Чем особенно вреден Шмелев именно для нас? Тем, что он нарисовал такую Россию, в которой чуть ли не в полноте воплотился идеал православной русской жизни без объяснения, куда и ПОЧЕМУ это Россия улетучилась. Признаться, я сам, многие годы задавался всегда для меня непростым вопросом, ПОЧЕМУ Россию постигла катастрофа 1917 года. Конспирологическими версиями я никогда не увлекался прежде всего как унижающими достоинство нашего народа, которого «мировые злодеи» разных мастей с легкостью могут поминутно обманывать и уничтожать. Но при этом столь же вдохновенно, сколь и  невнятно многие годы я вещал про «трагедию России, необъяснимую и загадочную». Конечно же, это была страусиная позиция. Причина трагедии 1917 года в том, что Россия оказалась не столько даже военно-политически, сколько духовно-культурно слабее других европейских стран, участвовавших в первой мировой войне. Ведь это надо было ухитриться, оказавшись в стане военных победителей, развалиться государственно и религиозно-нравственно, при чем в еще большей степени, чем это произошло с побежденными. И во второй половине своей жизни я понял, что надо попытаться понять истоки этой драмы. Конечно, в истории подобных драм было немало: империи, куда более величественные, чем Россия, и даже целые поместные церкви возникали и исчезали.  Но почему же именно наша страна обрушилась так быстро и во многом безвозвратно?

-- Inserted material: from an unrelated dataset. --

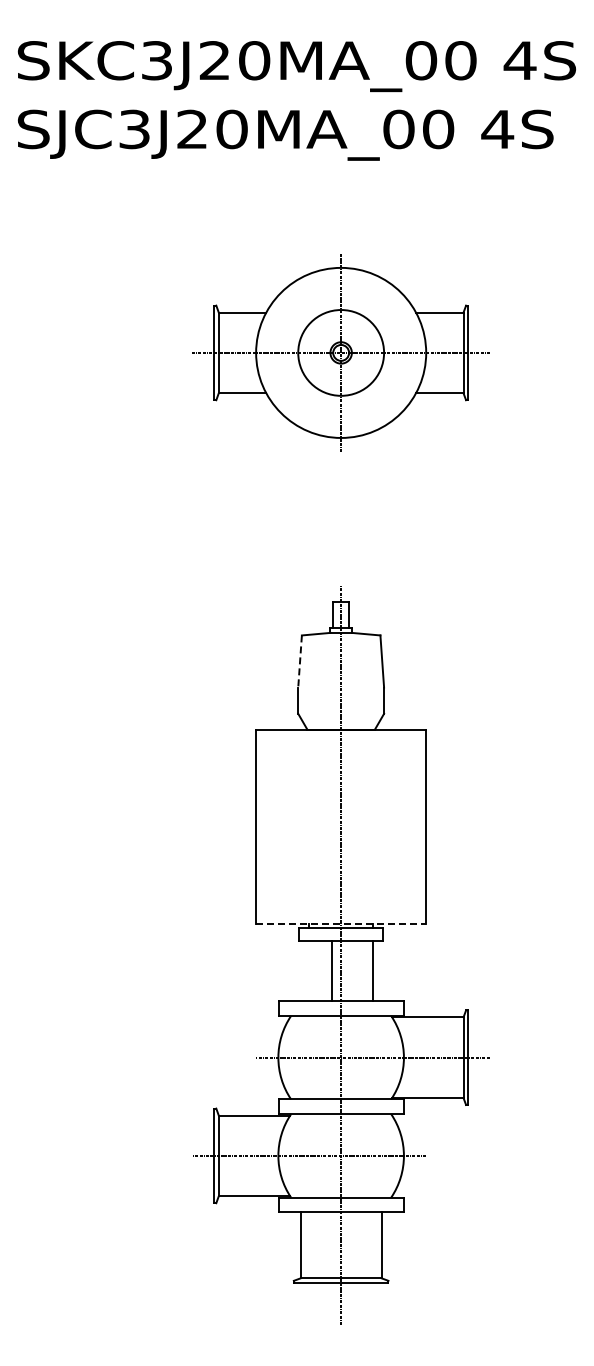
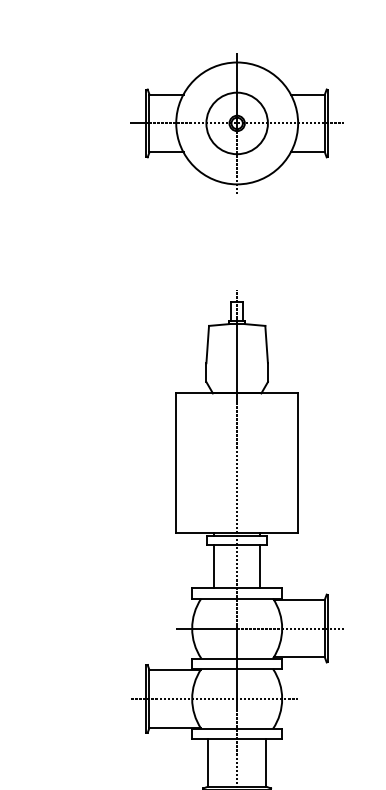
line: (300, 661) -> (208, 344), dashed -> solid
line: (341, 923) -> (237, 532), dashed -> solid
line: (332, 971) -> (214, 566), moved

К сожалению, Шмелев не пытается задуматься над этими истоками нашей исторической драмы. Его собственные юношеские искания не удовлетворялись патриархальным московским благочестием, которое он будет столь умилительно описывать после революции. Он искал живого Бога и не видел его в патриархальном Замоскворечье. Но постепенно Бог в его жизни отошел на второй план. А потом с ним произошла «обыкновенная история» — он на склоне стал идеализировать и даже мифологизировать то, что он ранее не ценил. Шмелёв, по сути, обманул и поколения потомков эмигрантов: они были совершенно не подготовлены к встрече с той реальностью, которая их ожидала в России. Шмелёв писал для анестезии эмигрантских комплексов. Эту роль он исполнил, но это не созидательная роль. Когда-то видя реальную Россию, как мы сейчас понимаем, в целом, во многом достойную страну, он, в общем, не пытался христиански деятельно ей служить. Под последним я понимаю тот контекст, в котором можно говорить о Столыпине как христианском политике, о Деникине как христианском воине, о Тураеве как христианском учёном, о Сикорском как христианском авиаконструкторе, о Рахманинове как христианском композиторе и т.д.
Я всегда был слишком историком, чтобы всерьёз воспринимать русскую литературу. В России историки  — люди, на самом деле, не очень популярные. Почему, например, у нас любят говорить, что имперский период в русской Церкви разрушил благочестие?  Да, потому что в этом период появились церковные историки, которые дали не вымышленную, агиографическо-летописную, а научную, историческими данными подкреплённую картину церковной жизни России. И оказалось, что в прошлом взгляде на церковную историю было много вымысла и мифов. Эти историки оставались при этом православными христианами, но они невольно стали разрушителями нашей наивной детской веры.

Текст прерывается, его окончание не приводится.